You could almost think of a Trump Account as a cross between a traditional individual retirement account (IRA) and a 529 savings account. In brief, these accounts will be eligible for after-tax contributions of up to $5,000 a year until the year the child reaches age 18. Like with an IRA, potential earnings can then grow tax-free, and withdrawals are generally taxed at the child's income tax rate.
Like with a 529, the child doesn't need to have earned income to accept contributions and nearly anyone can contribute to their account, but there's no requirement that the proceeds be used for education expenses—or any other purpose.
529 adjustments
The OBBBA also makes 529 college savings plans more flexible by expanding the list of education-related expenses that qualify for tax-free withdrawals.
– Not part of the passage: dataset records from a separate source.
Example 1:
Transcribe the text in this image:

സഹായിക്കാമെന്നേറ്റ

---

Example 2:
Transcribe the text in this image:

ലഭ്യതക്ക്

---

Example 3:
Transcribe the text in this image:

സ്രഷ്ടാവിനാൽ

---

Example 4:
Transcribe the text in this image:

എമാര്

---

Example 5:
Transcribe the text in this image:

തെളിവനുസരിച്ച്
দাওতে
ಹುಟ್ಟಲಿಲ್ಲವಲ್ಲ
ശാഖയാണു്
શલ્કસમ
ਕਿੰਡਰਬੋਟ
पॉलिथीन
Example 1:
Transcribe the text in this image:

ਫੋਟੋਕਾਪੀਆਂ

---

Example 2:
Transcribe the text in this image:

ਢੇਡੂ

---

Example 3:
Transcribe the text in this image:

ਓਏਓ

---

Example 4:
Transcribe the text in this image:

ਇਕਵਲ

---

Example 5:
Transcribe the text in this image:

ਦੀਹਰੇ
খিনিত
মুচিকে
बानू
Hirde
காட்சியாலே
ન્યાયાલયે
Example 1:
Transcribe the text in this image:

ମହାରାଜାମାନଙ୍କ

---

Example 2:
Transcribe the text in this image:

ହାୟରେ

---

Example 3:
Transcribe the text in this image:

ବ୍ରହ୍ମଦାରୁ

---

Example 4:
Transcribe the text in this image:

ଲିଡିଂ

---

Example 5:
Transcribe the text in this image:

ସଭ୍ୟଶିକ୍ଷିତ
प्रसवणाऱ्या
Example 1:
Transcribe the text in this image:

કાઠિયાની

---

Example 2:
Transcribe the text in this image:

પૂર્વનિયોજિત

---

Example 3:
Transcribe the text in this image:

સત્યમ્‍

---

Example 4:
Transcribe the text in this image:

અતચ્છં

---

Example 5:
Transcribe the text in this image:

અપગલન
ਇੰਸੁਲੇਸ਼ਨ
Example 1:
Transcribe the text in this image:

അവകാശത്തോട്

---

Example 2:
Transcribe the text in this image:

For example, 529s can now be used for expenses like books, tutoring fees, and college-prep materials for K-12 students. In addition, the OBBBA increases the annual limit on 529 withdrawals for K-12 educational expenses from $10,000 to $20,000 per year beginning in 2026.
Certain expenses from job-training and continuing-education programs will also be eligible for 529 funds.
Bottom line: Many taxpayers could see a smaller bill
Overall, the new tax law doesn't undertake significant tax reform, so much as enshrine or enhance the 2017 tax cuts. Still, many taxpayers should see a smaller bill from the federal government.